They provide two "witness statements" that claim such an authority, and say "this authority was in effect was in effect during the time the PCN was issued", but both of these are dated in 2023, two years prior to this incident. One point to make is that they haven't provided their contract, and a "witness statement" is not a suitable alternative.
You could also make the point that even if a "witness statement" was sufficient, they have failed to provide a contemporaneous one. The fact that they were able to produce witness statements for a PCN issued in 2023, but have not been able to produce one now, creates significant doubt that the authority that existed then still exists now.
Thanks for that. I'm just writing a draft currently, does this seem okay:
In response to the parking operators submitted evidence, I would first like to address an incorrect statement made in ‘Section B’. The operator states, “By allowing his vehicle to be parked on the site Mr [My Name] entered into a valid contract and agreed to abide by its terms and conditions.” I, Mr [My Name], was not driving the vehicle and did not enter into any contract with the parking operator nor do I personally own the vehicle.
I maintain all 10 grounds for appeal, particularly the fatal legal defects under Points 1, 2, 5, and 8 of our appeal. The Operator's evidence is insufficient, misleading, and fails to meet the strict burden of proof required.
1. Payment & Contract Failure (Point 1 & 9): The Operator confirms the £33.00 payment but fails to rebut the core argument: the charge is a punitive penalty imposed upon a paying customer when the service failed. The Operator's reliance on ParkingEye v Beavis is misplaced, as that case concerned free parking deterrence; it is irrelevant to a paid, frustrated contract.
2. Fatal PoFA Failure (Point 2 & 4): The Operator has failed to provide a copy of the served NtK showing a legible "period of parking" as required by PoFA Schedule 4 Paragraph 9(2)(a). Their evidence focuses only on the date of issue, ignoring the mandatory content requirements. The failure to clearly identify the "creditor" (point 4) remains a fatal defect.
3. Prohibitive Contravention (Point 5): The Operator confirms the charge is for "obstruction," which is a prohibitive term that cannot legally form the basis of a private parking contract that claims damages.

■ Task goal ■
Transcribe the parking appeal text, starting at the words "They provide two" and ending after the words "still exists now.".

■ Raw records ■
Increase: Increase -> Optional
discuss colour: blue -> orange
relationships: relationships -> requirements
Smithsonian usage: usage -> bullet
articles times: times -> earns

■ Exercise answer ■
They provide two "witness statements" that claim such an authority, and say "this authority was in effect was in effect during the time the PCN was issued", but both of these are dated in 2023, two years prior to this incident. One point to make is that they haven't provided their contract, and a "witness statement" is not a suitable alternative.
You could also make the point that even if a "witness statement" was sufficient, they have failed to provide a contemporaneous one. The fact that they were able to produce witness statements for a PCN issued in 2023, but have not been able to produce one now, creates significant doubt that the authority that existed then still exists now.